Take a Lap

The benefits of swimming

J.D Loftin, Staff Writer

Swimming is one of the best sports in general. The effects of swimming on the body are incredible when compared to other sports like running or football. The sport is very vigorous and intense if you want a good work out that is.

Unlike most sports swimming is a low impact sport and this also includes joints. When running the amount of stress placed on your joints can be painful or even damaging. When you swim, about 85% of your body weight and mass is supported by the water. The rather weightless environment along with support from the water will help to overcome painful movement or pressure in the joints, which are affected by the condition. And the toning of the muscles around the joints will help relieve some of the pressure.

Swimming is a full-body workout sport that can give a work out more rigorous than any other sport. Swimming is a resistance exercise, similar to weight-lifting. However, unlike weight-lifting, swimming places practically no stress on your joints and bones. So not only does swimming just work your muscles but it will not have some of the negative impacts that lifting weights can have. There are many muscles that swimming can strengthen. Especially the core muscles, the core muscles are very important to a swimmer. This is because of the amount of flip turns you do on the walls, dolphin kicks, breaststroke, and more.

The sport exercises more than just physical strength it works out your brain. Swimming helps our entire well being and mood. According to MySwimPro.com, a good swim can make you feel like a brand-new person. That’s because it stimulates brain chemicals that foster the growth of nerve cells. Swimming also affects neurotransmitters such as serotonin that influence mood and produces ANP, a stress-reducing hormone, which helps control the brain’s response to stress and anxiety.

**Required tasks:**
(a) Answer these questions about the article on swimming:
(i) What percentage of a swimmer's body weight and mass does the water support?
(ii) Which exercise does the article say swimming resembles as a resistance exercise?
(iii) What stress-reducing hormone does swimming produce?
(b) Revise the stretch from "Swimming is one" through "out that is." in the swimming article, replacing "football" with "basketball".
Rely only on the text above for everything that follows.

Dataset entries
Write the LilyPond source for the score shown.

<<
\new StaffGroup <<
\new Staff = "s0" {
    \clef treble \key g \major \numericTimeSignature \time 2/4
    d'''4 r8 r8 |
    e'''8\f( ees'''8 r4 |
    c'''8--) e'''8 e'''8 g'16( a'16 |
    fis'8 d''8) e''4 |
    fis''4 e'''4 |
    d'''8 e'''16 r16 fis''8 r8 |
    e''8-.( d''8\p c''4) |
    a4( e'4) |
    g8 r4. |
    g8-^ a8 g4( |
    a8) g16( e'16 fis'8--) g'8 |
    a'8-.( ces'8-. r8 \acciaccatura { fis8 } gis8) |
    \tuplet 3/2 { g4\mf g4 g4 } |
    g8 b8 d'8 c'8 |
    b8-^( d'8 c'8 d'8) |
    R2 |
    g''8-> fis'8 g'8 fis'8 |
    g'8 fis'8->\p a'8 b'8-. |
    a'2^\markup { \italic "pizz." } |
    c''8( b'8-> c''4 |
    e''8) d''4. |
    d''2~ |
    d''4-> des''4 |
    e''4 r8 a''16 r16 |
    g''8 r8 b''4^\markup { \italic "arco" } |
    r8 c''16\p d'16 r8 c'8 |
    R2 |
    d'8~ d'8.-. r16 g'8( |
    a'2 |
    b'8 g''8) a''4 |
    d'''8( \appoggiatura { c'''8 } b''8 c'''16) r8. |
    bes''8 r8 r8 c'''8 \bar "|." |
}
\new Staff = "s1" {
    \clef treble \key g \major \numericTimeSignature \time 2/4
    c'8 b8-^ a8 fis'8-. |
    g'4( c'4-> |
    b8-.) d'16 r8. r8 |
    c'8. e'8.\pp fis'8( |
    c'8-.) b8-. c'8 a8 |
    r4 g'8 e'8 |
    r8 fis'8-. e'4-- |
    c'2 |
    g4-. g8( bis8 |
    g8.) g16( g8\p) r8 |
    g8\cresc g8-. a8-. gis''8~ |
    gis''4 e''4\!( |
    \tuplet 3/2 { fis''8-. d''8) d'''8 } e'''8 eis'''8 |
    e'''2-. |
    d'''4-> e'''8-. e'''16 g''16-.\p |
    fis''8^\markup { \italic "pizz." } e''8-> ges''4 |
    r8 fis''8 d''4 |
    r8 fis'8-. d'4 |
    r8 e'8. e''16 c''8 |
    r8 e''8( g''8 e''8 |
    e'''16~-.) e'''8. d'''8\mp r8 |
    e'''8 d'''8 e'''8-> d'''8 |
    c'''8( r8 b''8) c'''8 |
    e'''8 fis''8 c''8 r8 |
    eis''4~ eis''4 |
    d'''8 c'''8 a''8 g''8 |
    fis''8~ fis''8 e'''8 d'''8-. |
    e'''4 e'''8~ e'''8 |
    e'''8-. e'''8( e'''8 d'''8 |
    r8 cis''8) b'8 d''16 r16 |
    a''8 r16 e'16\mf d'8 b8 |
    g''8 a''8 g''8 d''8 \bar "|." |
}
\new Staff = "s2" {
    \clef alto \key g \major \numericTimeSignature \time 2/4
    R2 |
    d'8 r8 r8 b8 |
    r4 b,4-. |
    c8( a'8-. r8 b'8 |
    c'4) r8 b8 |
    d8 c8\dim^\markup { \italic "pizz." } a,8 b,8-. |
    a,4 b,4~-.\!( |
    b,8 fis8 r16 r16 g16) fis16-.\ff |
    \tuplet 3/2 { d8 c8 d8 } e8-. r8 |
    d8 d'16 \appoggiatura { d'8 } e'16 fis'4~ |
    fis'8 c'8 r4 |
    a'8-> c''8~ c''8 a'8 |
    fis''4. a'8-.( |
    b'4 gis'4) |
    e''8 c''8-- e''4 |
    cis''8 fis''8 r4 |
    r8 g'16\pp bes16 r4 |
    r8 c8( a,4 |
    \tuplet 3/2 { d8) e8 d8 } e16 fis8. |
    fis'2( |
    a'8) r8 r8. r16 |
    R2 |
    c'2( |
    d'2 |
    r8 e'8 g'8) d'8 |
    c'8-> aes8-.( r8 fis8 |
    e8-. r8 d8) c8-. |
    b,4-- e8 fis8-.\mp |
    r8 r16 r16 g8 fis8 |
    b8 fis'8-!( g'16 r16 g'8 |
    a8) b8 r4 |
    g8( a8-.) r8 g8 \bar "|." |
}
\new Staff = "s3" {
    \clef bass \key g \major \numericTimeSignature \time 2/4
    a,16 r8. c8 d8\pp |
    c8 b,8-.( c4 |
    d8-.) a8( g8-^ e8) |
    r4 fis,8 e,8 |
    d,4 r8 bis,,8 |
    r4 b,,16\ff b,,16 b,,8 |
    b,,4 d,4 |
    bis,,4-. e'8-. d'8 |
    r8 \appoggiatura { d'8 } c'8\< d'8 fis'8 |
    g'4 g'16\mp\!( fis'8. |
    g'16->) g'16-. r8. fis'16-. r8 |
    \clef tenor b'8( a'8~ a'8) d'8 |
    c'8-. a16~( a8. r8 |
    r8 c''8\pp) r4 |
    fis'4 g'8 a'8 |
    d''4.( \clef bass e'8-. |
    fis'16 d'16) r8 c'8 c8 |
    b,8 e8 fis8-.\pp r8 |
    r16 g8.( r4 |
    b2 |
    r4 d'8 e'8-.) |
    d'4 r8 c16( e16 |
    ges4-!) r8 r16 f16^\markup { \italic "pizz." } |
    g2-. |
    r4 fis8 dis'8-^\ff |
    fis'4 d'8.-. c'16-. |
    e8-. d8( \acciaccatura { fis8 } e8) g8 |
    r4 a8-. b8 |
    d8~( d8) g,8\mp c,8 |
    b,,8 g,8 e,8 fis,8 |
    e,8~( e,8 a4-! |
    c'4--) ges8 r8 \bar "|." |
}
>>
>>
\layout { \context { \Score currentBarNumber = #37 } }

**Solutions below:**
(a)
(i) About 85%.
(ii) Weight-lifting.
(iii) ANP.

(b)
Swimming is one of the best sports in general. The effects of swimming on the body are incredible when compared to other sports like running or basketball. The sport is very vigorous and intense if you want a good work out that is.